▶ _Written task_: Reproduce every one of the lines below word for word, keeping their order and punctuation unchanged.
>> START
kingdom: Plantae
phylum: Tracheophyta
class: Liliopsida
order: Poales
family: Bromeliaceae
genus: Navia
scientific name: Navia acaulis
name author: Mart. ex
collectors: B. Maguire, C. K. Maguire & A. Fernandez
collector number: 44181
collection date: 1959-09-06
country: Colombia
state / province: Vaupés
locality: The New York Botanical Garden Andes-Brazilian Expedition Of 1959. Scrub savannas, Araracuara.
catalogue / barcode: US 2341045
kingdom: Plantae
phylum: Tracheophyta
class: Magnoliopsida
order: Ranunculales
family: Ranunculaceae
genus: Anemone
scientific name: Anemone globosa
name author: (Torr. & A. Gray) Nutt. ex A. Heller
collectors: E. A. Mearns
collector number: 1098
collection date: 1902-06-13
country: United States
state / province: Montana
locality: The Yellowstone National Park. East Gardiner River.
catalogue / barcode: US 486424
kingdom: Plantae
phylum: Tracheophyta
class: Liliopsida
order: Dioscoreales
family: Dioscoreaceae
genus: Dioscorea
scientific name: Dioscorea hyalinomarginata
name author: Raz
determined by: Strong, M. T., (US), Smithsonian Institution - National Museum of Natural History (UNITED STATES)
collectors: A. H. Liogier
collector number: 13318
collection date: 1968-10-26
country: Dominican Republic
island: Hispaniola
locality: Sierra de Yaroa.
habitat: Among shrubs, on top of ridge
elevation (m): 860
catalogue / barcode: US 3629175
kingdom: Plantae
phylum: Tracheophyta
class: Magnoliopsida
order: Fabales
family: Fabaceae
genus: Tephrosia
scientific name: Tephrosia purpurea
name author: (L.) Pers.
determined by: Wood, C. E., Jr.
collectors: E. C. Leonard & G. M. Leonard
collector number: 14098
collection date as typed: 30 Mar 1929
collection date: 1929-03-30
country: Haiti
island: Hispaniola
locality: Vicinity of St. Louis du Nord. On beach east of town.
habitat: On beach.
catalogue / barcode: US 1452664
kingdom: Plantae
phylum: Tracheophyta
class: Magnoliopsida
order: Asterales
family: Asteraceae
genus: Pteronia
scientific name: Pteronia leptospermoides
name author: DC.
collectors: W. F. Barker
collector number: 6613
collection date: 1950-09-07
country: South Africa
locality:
>> END
▶ _Exercise output_:
kingdom: Plantae
phylum: Tracheophyta
class: Liliopsida
order: Poales
family: Bromeliaceae
genus: Navia
scientific name: Navia acaulis
name author: Mart. ex
collectors: B. Maguire, C. K. Maguire & A. Fernandez
collector number: 44181
collection date: 1959-09-06
country: Colombia
state / province: Vaupés
locality: The New York Botanical Garden Andes-Brazilian Expedition Of 1959. Scrub savannas, Araracuara.
catalogue / barcode: US 2341045
kingdom: Plantae
phylum: Tracheophyta
class: Magnoliopsida
order: Ranunculales
family: Ranunculaceae
genus: Anemone
scientific name: Anemone globosa
name author: (Torr. & A. Gray) Nutt. ex A. Heller
collectors: E. A. Mearns
collector number: 1098
collection date: 1902-06-13
country: United States
state / province: Montana
locality: The Yellowstone National Park. East Gardiner River.
catalogue / barcode: US 486424
kingdom: Plantae
phylum: Tracheophyta
class: Liliopsida
order: Dioscoreales
family: Dioscoreaceae
genus: Dioscorea
scientific name: Dioscorea hyalinomarginata
name author: Raz
determined by: Strong, M. T., (US), Smithsonian Institution - National Museum of Natural History (UNITED STATES)
collectors: A. H. Liogier
collector number: 13318
collection date: 1968-10-26
country: Dominican Republic
island: Hispaniola
locality: Sierra de Yaroa.
habitat: Among shrubs, on top of ridge
elevation (m): 860
catalogue / barcode: US 3629175
kingdom: Plantae
phylum: Tracheophyta
class: Magnoliopsida
order: Fabales
family: Fabaceae
genus: Tephrosia
scientific name: Tephrosia purpurea
name author: (L.) Pers.
determined by: Wood, C. E., Jr.
collectors: E. C. Leonard & G. M. Leonard
collector number: 14098
collection date as typed: 30 Mar 1929
collection date: 1929-03-30
country: Haiti
island: Hispaniola
locality: Vicinity of St. Louis du Nord. On beach east of town.
habitat: On beach.
catalogue / barcode: US 1452664
kingdom: Plantae
phylum: Tracheophyta
class: Magnoliopsida
order: Asterales
family: Asteraceae
genus: Pteronia
scientific name: Pteronia leptospermoides
name author: DC.
collectors: W. F. Barker
collector number: 6613
collection date: 1950-09-07
country: South Africa
locality:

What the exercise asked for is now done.